Bluejay's Wing
The first time I saw the sea, its reaching miles
of life and emptiness that twinned,
I was a barefoot child who thought
herself a woman, made of light
and incapable of sin.
The sea is high again today
with a thrilling flush of wind.
By day I scan the amber sky and feel
its cheapjack promise scratched upon my skin.
By night I scout the evercoming storm
with my bareback diamond eye
and heart of tin.
The sea is loud again today
with a spoken word of wind.
I see now how a palette rich with sun
bleaches out as monotone, greyscaled and thin,
its broken colors robbed of breathing light
as bluejays pale away on cloudy days,
their feathers keeping all the blue within.
The sea runs high again today
with a humming requiem of wind.
I'll never see again the dazzled tide;
my age is given to the prairie wind
but I won't believe I'll never see the sun,
or the mottled azure delicately brushed in
to point and praise a bluejay's cunning wing.
The sea is high again today
with a thrilling flush of wind.
March 2022
posted for dVerse Poets Poetics:
Note: My opening sentence appears in the last two lines of the first and final stanzas, and is from Justine, by Lawrence Durrell, the first book in his Alexandria Quartet, which I count among my top ten early influences in writing. And some may sense here another early influence, Emily Dickinson.

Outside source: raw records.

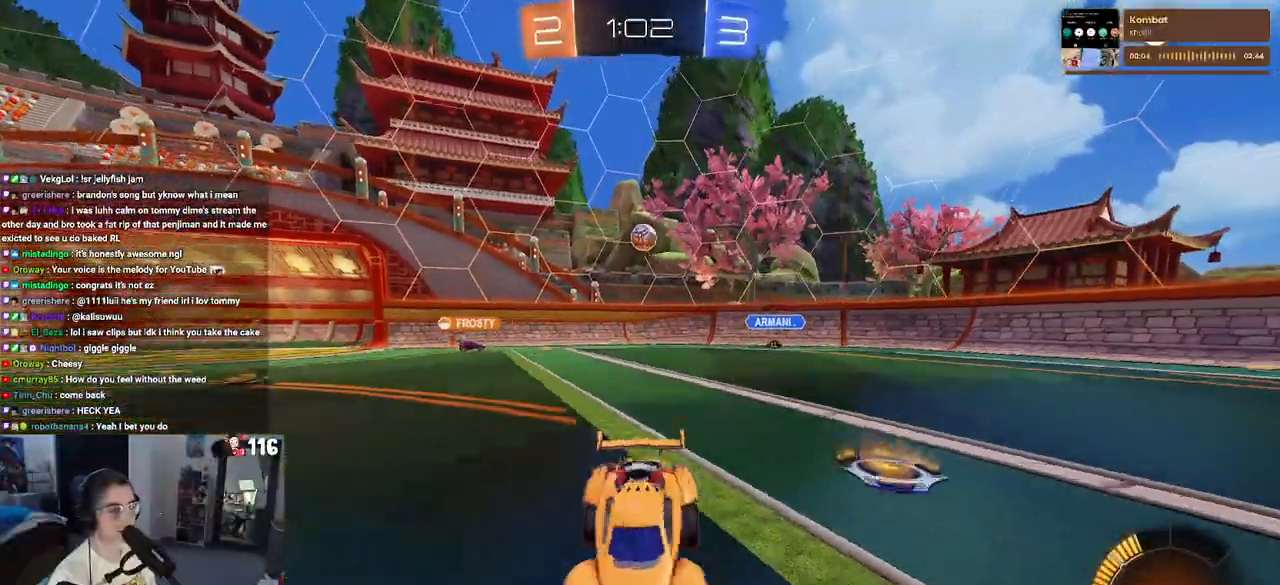
{"buttons": ["R2"], "left_stick": "right", "right_stick": "center", "events": []}
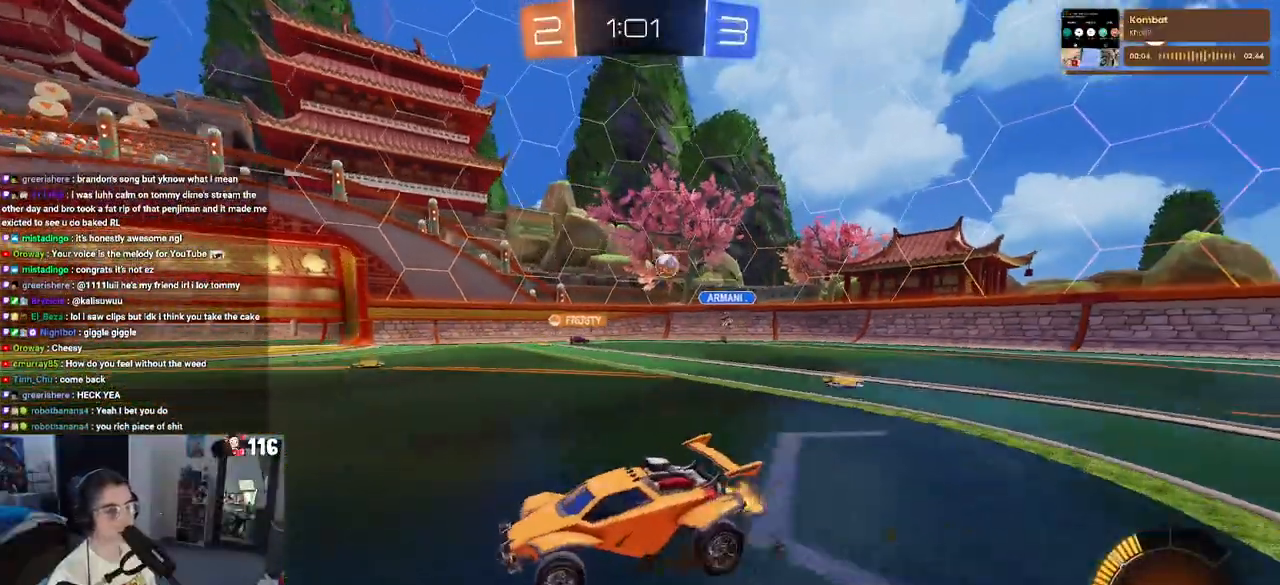
{"buttons": ["R2"], "left_stick": "right", "right_stick": "center", "events": []}
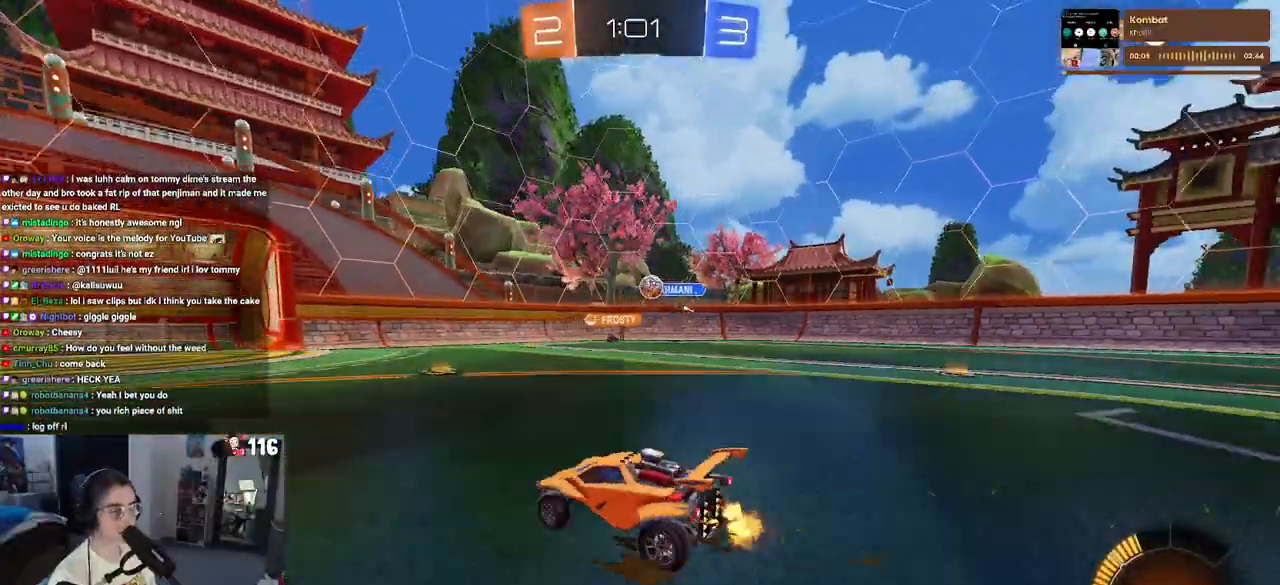
{"buttons": ["R2"], "left_stick": "center", "right_stick": "center", "events": [[167, "left_stick", "center"], [317, "left_stick", "right"], [417, "left_stick", "center"]]}
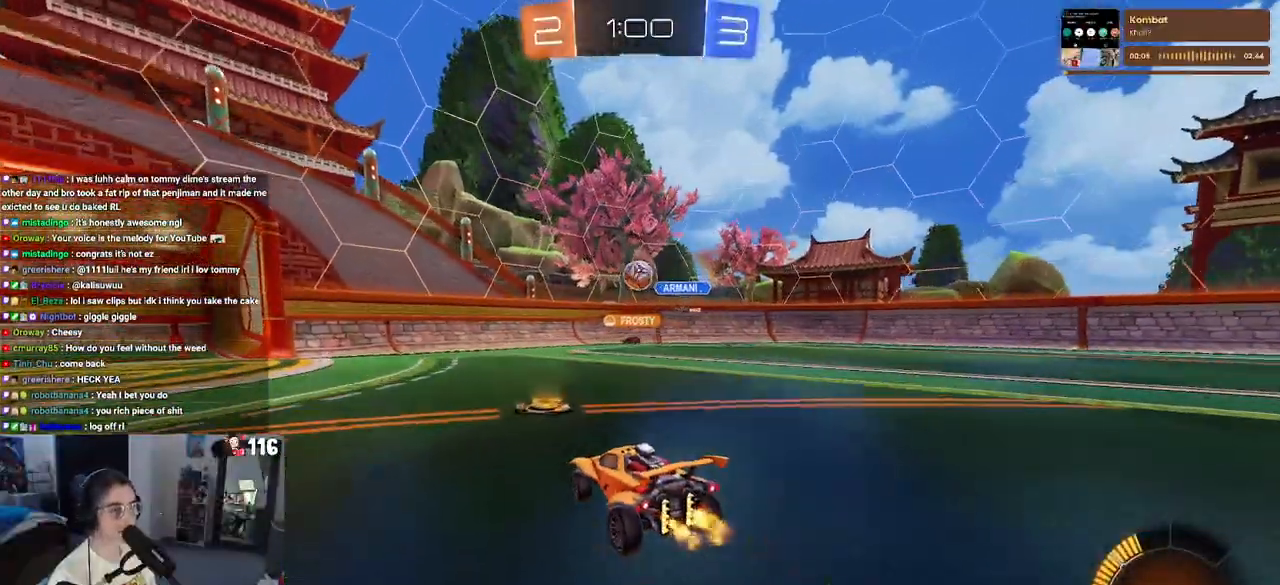
{"buttons": ["R1", "R2"], "left_stick": "left", "right_stick": "center", "events": [[33, "left_stick", "left"], [500, "R1", "down"]]}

Images: Untitled, ©Zdzislaw Beksinski
Wing of a Blue Roller, 1512, © Albrecht Durer
I love this so much. The rhythm and cadence of your words are like the ocean's tide- beautiful!
ReplyDeleteWhat an amazing write... undulating rhythmically like the sea with untold mysteries in its bosom.
ReplyDeleteI agree with Linda, the cadence and rhythm here are suggestive of rolling water or scudding clouds. I find it very interesting what you say here about the blue jay wings "keeping all the blue within" because in certain light that's exactly what they do, especially if you find a single feather and turn it this way and that. I am touched by the innocence of the child because we all begin this way and are worn down over time like stones in a stream. And yet, that child survives in the best of us.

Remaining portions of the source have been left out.